§ **What the task asks**: Your response should contain each line of the data that includes "Caixa".

Data records:
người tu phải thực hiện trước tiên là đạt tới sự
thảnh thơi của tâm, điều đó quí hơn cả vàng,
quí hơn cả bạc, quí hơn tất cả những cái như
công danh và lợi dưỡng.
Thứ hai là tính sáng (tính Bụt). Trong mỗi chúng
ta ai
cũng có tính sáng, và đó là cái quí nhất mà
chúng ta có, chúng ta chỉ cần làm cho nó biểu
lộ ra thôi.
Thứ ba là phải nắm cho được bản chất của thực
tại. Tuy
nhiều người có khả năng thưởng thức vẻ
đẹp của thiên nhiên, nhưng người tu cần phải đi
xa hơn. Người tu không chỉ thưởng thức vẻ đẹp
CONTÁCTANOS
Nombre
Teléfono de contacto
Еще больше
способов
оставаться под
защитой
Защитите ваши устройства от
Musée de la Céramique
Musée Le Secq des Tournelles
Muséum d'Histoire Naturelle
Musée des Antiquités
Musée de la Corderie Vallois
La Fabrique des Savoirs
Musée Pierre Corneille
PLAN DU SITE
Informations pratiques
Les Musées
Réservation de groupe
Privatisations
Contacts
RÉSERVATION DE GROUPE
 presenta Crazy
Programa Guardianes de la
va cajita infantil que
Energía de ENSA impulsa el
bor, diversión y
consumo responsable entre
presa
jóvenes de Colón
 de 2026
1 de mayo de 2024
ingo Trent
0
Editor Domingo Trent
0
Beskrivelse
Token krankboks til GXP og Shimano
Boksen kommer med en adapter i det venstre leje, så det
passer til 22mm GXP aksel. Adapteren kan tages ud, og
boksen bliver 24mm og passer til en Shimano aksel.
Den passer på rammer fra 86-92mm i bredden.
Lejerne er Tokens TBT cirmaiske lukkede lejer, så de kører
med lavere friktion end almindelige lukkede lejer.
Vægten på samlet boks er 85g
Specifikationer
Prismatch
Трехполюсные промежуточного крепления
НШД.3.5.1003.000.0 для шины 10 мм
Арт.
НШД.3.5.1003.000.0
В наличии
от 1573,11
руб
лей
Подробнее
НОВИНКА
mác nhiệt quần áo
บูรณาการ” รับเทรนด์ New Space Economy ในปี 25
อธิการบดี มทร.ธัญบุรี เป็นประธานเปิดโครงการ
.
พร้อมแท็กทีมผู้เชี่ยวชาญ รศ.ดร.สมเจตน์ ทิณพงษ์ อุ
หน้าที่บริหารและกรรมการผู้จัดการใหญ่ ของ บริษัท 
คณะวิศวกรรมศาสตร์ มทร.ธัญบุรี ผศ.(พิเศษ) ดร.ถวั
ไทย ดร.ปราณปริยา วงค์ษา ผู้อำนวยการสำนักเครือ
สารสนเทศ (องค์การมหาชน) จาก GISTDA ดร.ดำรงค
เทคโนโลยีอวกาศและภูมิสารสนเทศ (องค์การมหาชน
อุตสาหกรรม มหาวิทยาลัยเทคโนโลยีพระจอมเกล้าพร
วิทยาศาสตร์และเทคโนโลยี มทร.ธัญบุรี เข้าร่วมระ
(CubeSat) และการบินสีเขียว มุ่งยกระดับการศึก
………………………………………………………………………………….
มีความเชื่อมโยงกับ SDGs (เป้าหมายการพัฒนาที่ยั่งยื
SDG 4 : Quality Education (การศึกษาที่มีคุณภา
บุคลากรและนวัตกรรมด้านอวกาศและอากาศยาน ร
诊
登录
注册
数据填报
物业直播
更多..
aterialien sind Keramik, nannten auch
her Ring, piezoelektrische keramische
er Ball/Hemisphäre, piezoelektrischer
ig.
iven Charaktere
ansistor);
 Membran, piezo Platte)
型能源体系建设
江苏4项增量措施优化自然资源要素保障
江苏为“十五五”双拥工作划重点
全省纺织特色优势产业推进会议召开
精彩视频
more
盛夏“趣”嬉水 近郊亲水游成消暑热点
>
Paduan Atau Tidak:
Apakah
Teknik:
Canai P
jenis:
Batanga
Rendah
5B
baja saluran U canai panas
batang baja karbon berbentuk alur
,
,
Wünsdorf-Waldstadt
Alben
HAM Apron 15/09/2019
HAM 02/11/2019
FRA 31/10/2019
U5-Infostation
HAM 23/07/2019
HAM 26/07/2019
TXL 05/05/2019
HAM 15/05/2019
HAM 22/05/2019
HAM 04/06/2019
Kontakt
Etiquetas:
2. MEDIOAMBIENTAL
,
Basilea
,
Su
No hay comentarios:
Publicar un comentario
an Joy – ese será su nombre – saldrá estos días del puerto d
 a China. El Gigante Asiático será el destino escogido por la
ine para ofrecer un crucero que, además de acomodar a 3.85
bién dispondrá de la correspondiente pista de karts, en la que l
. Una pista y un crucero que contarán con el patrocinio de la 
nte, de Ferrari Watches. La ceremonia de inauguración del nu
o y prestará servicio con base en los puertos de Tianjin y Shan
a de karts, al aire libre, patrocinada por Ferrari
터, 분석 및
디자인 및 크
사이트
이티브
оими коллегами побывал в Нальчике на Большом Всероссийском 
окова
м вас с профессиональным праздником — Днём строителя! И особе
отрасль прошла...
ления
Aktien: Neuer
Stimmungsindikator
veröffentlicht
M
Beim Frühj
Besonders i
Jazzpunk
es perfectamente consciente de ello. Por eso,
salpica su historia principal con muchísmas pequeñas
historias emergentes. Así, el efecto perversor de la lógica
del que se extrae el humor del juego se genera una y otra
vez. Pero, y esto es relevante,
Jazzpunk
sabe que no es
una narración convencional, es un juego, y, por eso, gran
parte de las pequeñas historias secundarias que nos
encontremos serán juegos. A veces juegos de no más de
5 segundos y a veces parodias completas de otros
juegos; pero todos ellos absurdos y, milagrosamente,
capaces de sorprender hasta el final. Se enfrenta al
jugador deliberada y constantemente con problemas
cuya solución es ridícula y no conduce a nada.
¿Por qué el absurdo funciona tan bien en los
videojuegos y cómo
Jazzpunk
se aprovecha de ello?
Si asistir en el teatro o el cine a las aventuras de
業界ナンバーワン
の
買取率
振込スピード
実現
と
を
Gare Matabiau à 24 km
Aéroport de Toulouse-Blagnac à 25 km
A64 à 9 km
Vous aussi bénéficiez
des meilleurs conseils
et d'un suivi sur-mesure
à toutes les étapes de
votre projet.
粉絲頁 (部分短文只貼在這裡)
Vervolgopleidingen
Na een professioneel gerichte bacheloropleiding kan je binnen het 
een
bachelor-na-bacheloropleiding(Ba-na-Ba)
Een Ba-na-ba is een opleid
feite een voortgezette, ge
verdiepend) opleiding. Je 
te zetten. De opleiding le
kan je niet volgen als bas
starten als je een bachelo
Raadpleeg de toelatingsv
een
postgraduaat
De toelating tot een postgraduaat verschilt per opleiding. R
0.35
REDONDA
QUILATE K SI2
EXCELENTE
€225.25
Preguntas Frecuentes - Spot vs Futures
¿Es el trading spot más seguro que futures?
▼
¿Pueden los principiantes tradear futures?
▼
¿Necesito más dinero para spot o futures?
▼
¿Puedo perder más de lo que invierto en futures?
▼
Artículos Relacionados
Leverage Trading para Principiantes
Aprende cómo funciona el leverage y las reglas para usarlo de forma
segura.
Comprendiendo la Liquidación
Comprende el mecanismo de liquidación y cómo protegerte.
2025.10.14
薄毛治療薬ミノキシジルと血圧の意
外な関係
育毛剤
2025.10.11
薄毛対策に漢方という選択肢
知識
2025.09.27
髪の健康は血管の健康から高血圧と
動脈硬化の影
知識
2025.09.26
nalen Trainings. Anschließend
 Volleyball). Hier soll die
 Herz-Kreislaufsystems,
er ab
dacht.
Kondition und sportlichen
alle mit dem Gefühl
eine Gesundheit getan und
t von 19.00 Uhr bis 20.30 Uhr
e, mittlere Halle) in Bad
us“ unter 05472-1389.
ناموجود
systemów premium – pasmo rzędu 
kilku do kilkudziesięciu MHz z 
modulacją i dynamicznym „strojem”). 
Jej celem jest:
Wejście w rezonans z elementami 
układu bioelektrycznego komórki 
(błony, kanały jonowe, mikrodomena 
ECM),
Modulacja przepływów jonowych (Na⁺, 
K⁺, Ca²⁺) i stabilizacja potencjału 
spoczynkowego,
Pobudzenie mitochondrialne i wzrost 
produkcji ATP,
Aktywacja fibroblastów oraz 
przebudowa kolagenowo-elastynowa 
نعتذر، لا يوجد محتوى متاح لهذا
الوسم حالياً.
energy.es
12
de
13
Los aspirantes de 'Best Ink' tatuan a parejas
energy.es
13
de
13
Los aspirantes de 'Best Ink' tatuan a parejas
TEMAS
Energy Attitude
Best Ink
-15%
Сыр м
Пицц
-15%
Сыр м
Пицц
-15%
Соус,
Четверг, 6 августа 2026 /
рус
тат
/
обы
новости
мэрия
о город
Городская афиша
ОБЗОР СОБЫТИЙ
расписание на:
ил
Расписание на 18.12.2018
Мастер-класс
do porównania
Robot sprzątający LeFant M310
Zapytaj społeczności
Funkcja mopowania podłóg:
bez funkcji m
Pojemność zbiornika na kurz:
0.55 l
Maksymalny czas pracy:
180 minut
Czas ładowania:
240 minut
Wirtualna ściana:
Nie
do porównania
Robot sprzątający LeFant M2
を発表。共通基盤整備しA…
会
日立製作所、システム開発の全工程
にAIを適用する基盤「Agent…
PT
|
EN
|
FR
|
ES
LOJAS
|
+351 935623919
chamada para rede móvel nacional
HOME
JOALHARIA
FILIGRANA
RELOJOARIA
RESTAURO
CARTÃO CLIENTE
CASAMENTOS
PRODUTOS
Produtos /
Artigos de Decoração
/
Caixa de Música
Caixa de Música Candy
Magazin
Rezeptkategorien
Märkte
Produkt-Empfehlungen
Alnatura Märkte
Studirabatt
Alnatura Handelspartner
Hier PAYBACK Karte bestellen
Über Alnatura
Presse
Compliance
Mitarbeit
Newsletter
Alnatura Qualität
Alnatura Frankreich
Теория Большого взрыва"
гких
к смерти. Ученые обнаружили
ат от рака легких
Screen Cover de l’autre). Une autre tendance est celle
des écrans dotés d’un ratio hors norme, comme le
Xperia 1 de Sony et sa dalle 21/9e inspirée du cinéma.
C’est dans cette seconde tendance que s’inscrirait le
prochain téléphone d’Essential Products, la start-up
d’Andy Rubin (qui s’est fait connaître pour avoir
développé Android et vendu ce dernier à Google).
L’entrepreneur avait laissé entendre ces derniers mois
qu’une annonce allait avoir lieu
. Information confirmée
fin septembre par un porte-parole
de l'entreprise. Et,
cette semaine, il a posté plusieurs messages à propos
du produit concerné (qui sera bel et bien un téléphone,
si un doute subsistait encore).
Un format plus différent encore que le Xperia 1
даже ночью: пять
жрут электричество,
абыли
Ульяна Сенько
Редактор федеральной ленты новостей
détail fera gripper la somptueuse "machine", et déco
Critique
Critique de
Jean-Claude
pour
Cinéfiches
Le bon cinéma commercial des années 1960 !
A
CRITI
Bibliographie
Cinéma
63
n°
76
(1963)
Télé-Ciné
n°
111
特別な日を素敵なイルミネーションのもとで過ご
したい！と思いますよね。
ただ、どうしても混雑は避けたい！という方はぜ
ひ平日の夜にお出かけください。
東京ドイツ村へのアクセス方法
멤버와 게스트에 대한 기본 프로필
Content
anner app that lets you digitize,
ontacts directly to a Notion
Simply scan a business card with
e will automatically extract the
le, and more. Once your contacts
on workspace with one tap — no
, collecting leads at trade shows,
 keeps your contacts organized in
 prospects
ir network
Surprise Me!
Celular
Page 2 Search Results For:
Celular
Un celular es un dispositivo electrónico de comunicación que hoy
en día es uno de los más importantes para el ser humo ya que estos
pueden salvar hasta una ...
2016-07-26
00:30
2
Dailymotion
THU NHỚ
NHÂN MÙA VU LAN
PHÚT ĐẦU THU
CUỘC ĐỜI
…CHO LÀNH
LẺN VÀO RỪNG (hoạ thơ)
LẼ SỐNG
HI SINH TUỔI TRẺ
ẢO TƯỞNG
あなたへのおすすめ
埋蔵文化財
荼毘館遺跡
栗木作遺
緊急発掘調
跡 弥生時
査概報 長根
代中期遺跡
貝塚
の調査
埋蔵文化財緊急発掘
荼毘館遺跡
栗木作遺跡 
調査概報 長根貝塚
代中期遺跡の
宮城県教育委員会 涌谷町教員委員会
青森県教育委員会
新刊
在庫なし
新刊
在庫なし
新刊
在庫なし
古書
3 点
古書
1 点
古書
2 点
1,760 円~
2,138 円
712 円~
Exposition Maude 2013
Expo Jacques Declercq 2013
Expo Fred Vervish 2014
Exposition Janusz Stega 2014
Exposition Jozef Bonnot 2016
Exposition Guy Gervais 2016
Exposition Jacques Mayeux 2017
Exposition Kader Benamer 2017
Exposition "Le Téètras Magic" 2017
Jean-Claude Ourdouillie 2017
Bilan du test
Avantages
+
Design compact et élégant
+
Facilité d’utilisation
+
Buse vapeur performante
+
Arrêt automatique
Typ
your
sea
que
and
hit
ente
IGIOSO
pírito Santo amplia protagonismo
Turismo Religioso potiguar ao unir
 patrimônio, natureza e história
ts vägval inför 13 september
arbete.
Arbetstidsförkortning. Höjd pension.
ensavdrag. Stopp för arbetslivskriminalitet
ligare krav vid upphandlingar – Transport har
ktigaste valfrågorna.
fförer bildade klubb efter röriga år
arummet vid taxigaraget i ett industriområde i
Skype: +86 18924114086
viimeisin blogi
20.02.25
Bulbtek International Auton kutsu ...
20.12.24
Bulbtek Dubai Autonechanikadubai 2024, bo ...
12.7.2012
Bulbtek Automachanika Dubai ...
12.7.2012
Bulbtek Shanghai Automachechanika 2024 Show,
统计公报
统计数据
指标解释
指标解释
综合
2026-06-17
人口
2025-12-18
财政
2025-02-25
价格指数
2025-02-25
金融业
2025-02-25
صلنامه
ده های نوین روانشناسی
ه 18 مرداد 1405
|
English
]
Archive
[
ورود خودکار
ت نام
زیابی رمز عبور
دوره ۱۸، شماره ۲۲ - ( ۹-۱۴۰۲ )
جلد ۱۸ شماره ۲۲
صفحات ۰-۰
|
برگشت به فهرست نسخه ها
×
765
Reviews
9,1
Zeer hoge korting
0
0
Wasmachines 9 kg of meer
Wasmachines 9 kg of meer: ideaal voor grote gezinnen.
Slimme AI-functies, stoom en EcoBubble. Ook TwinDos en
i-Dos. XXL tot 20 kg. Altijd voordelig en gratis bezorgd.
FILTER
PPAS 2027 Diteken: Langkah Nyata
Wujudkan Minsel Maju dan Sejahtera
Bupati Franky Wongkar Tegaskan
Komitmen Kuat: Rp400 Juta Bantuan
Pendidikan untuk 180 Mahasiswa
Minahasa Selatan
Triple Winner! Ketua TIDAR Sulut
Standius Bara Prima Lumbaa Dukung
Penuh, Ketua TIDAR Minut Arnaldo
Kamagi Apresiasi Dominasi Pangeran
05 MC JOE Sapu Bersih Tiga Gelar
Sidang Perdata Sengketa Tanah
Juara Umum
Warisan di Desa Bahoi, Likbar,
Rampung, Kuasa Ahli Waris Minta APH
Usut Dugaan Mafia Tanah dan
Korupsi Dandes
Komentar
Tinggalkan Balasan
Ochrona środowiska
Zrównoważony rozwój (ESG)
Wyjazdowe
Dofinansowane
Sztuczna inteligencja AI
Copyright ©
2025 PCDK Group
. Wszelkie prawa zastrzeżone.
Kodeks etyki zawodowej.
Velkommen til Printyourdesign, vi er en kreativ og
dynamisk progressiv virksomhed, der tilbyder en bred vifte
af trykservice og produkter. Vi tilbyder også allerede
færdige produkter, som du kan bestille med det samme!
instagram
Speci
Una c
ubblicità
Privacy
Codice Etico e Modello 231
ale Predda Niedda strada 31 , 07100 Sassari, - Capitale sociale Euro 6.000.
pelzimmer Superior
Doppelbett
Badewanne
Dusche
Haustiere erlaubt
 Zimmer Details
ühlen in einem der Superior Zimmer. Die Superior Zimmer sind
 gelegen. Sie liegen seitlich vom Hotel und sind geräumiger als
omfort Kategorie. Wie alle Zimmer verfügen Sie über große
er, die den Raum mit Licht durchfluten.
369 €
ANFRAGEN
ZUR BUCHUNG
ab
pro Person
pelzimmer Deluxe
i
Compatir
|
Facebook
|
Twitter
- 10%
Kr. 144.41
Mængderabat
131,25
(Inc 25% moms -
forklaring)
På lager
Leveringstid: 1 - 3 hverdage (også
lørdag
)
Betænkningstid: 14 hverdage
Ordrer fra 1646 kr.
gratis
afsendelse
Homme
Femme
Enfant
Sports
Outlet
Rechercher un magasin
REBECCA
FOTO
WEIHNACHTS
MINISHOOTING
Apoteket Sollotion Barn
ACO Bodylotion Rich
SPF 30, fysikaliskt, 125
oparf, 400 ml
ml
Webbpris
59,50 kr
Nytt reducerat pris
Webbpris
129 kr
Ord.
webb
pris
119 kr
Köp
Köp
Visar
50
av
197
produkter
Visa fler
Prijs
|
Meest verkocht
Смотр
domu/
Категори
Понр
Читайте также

§ **Answer section**:
Caixa de Música
Caixa de Música Candy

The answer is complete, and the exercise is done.